Restricting development of small ports : Government turns down Chinese proposal | Sunday Observer

Restricting development of small ports : Government turns down Chinese proposal

11 December, 2016

The Government has rejected the Chinese proposal to restrict development of Ports such as Galle and Oluvil within 200 km of the Magampura Mahinda Rajapaksa Port in Hambantota.

Cabinet last week approved the proposal to issue the green light for the development of the second phase of the Hambantota Port on a public-private partnership with the Chinese company, China Merchants Port Holdings Company Limited (CMPHCL).

The partnership would be based on a Framework Agreement approved by the Cabinet Committee on Economic Management.
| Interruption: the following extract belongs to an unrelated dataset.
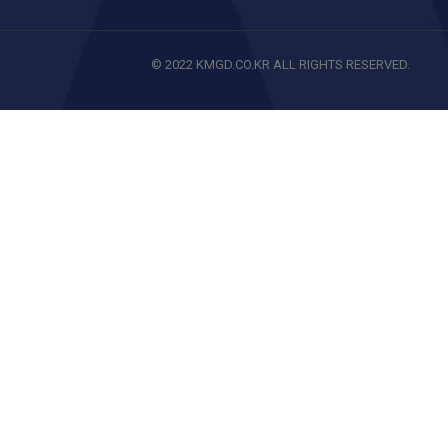
© 2022 KMGD.CO.KR ALL RIGHTS RESERVED.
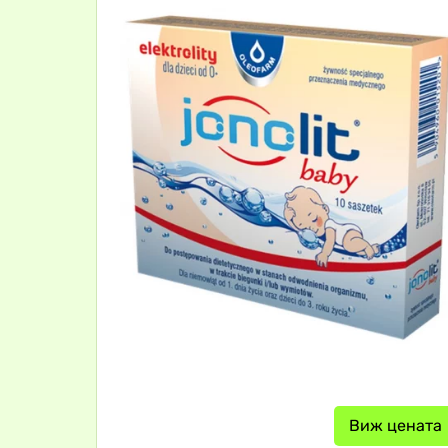
Виж цената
According to informed sources, whilst the Chinese side “had proposed a new condition to restrict the development of the Ports such as Galle, Oluvil which are within a radius of 200 km,” this was not contained in the Project Proposal nor in the first draft of the Framework Agreement.Thus this new condition was rejected and government decided to, “negotiate and reach agreement with the CMPHCL on a suitable time and performance based arrangement which does not impact their operations while the development of the Galle, Oluvil and other fisheries harbours in non-competing areas is not compromised.”

The Ports of Colombo, Trincomalee and Kankesanthurai are to be excluded from the agreement. The Cabinet paper on the memorandum also stated that the Sri Lanka Ports Authority (SLPA), acting on behalf of the government, would enter into the agreement with the Chinese investor on January 7 alongside activities to mark the second year of assumption of office by President Maithripala Sirisena.

The Hambantota Port which was initiated by former President Mahinda Rajapaksa was financed with Chinese loans worth over USD 1 billion. The first phase was opened in 2010.

According to Government sources, the loan repayments on the project has been bleeding the Treasury dry and as a result the Framework Agreement has also agreed to sell an 80 percent stake at the Port to the Chinese investor.

The SLPA which is the signatory on behalf of the Government, however, has suggested that the Chinese side “consider the request of the SLPA for a royalty payment on a revenue sharing basis after Port utilization reaches a mutually agreed level of performance.”

The Ministry Secretary Chandani Wijayawardhana told the Sunday Observer that the agreement will stand for 99 years although after the conclusion of 15 years, the terms of the agreement will be revised every 5 years.